I’m at an electronics recycling center in Janesville, where dozens of old TVs are awaiting disassembly. They’re the boxy kind that you might find collecting dust in your basement.
About two decades ago, the manufacture of this kind of television mostly stopped. The industry moved away from this bulky design in favor of flat-screen models. Yet they’re still around, languishing in basements, dorms, second-hand stores. Eventually, they get thrown away for good.
Which brings us to these TVs in Janesville, which are being “de-manufactured.” These are cathode ray tube TVs, sometimes shortened to CRT TVs.
Emily Garcia is the plant manager at Universal Recycling Technologies, an e-recycling company based in Janesville.
“We’re talking about millions of pounds per year just of CRT devices…Its one of the highest value materials we bring in, people just still have them and are getting rid of them, we thought about five years ago that they’d be gone by this point, and now we’re thinking five to ten more years,” Garcia says.
When Universal Recycling began in the early 2000s, it was exclusively disassembling cathode ray tube televisions. Boutique businesses, like Universal Recycling Technologies, sprang up to recycle the expensive glass tubes within these TVs, keeping them from the landfill. Ray Zielke, Vice President of Sales and Marketing for Universal Recycling Technologies, says the industry has changed over the decades.
“Technology has evolved, household computers to laptops to cell phones, and now air-pods: smaller and smaller electronics that do more and more, and they all have batteries… That’s kind of the evolution at a very high level, but the industry is continuing to grow, and we get more units every year, but the weight decreases, just from the overall size of unit.”
Now, Universal Recycling is capable of a whole host of electronics recycling. And as the variety has grown, so has their number of plants. The company now spans the country, with three other similar plants in Texas, Oregon, and Vermont.
It wasn’t just new technologies that fueled the growth of e–recycling. In 2003 e-recycling got a big break, when California outlawed putting electronics in landfills. A whole flurry of states followed suit with new regulations around e-waste, including Wisconsin in 2010. Now it is illegal to put computers, televisions, and cell phones into a landfill, as well as a few other assorted electronics.
The city of Madison sends the electronics it collects to Universal Technologies, making up some of the nearly 400,000 pounds of electronics the facility handles daily. Garcia says that every day they see products they haven’t seen before:
“Most of the time they have the same premise, look inside, see what’s in there, are there things we have to remove or can we just chuck it in the shredder and go. Every day they are coming out with a new product that has a battery inside of it. If batteries go through our shredder, that could potentially cause a thermal event, and that is what we do not want. So, in that aspect we have to look at almost every single item that comes through here and do a quality check on it before we process it.”
Whatever the type, the electronics are treated approximately the same: exterior wiring is cut, batteries are removed, and then they are run through a massive industrial shredder, turning everything into thin strips no longer than a few inches. Magnets pull out steel, and directed air blows out aluminum. From there, the shredded material is run through a large machine called an optical sorter, that uses color and sheen to sort materials by type. In the end, there are only a few constituent parts to the wide array of electronics: plastic, glass, metal, and circuit boards.

Aim of the exercise: From the electronics recycling text, list the constituent parts that all the shredded and sorted electronics end up as.

Limb landmark coordinates:
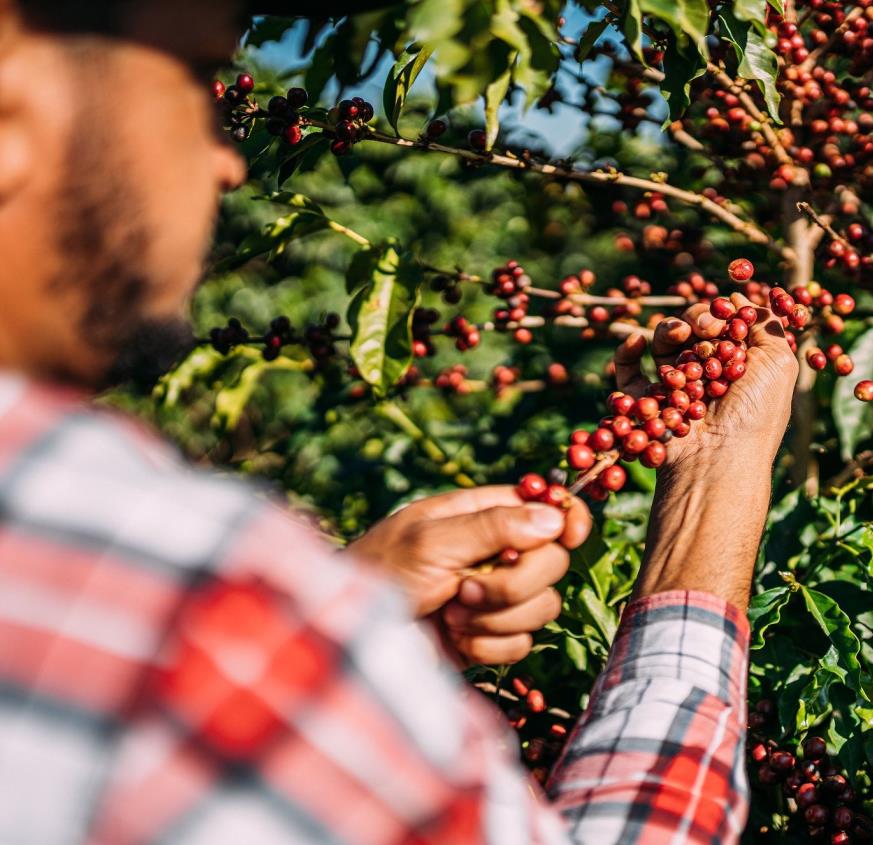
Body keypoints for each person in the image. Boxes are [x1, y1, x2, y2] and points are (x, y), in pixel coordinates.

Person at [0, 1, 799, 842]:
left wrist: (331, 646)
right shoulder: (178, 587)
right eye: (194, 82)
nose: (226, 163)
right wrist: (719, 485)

---

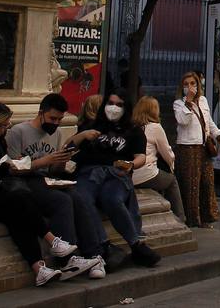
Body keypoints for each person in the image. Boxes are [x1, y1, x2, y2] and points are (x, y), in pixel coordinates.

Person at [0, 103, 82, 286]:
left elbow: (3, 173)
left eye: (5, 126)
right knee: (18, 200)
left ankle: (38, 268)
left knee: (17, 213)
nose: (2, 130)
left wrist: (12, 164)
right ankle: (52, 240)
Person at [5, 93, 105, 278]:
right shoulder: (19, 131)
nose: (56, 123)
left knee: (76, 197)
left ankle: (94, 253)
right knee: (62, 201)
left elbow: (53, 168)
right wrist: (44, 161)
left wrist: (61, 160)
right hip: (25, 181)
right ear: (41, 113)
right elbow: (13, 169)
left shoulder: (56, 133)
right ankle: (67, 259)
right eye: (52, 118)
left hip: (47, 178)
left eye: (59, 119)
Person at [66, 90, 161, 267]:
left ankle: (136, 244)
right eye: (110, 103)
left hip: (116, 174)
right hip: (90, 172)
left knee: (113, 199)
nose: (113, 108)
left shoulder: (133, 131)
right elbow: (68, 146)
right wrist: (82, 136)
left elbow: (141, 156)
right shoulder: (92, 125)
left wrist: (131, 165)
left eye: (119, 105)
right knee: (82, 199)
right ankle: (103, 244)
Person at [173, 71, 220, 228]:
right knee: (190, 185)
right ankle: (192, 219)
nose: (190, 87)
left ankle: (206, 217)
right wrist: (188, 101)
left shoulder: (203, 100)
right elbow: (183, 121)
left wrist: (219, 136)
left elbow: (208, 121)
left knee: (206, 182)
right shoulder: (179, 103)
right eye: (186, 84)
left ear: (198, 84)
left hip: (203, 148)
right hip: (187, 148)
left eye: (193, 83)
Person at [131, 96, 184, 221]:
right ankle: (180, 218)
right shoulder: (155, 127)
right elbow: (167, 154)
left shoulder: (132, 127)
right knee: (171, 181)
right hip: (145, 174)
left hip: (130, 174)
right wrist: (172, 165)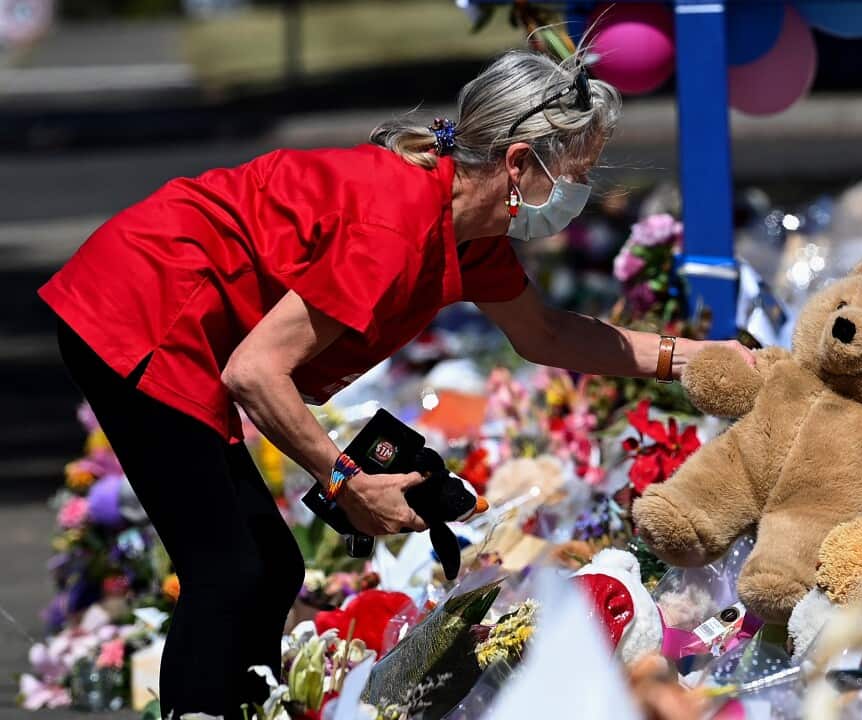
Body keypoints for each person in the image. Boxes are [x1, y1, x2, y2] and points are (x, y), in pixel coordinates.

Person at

---

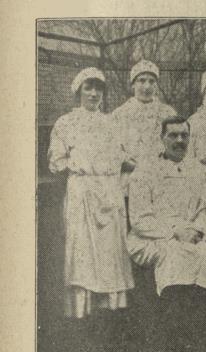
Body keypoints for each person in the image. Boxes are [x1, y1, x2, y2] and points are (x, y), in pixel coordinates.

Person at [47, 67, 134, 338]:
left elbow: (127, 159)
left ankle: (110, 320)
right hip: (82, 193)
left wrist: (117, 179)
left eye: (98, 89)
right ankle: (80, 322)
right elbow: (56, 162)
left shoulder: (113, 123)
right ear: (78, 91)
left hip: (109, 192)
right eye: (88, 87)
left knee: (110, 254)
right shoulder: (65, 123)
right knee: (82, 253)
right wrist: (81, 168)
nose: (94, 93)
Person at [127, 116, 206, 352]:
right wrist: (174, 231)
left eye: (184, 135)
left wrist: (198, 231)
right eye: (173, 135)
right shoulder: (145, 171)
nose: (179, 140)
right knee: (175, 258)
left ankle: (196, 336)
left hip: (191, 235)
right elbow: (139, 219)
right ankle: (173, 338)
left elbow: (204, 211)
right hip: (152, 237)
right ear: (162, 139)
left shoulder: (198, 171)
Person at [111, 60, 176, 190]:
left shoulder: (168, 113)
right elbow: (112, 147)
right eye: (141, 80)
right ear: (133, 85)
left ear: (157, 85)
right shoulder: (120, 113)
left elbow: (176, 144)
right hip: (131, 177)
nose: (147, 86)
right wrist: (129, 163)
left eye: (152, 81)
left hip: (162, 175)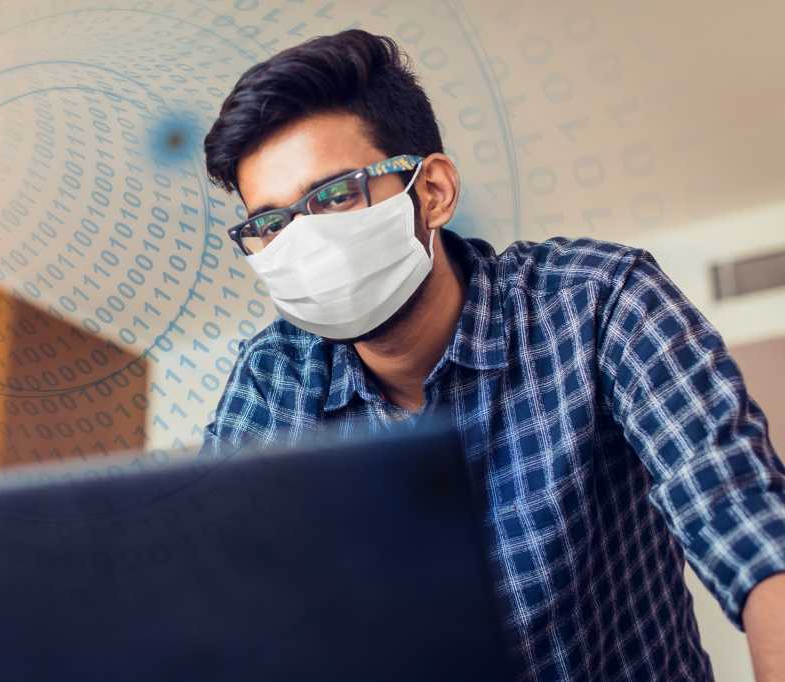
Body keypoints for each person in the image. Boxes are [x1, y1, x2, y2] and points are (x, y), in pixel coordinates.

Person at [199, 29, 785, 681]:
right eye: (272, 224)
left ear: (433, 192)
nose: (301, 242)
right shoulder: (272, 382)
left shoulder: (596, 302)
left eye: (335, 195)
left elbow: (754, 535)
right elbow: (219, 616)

Solution for this task: Plastic, glass, metal, and circuit boards.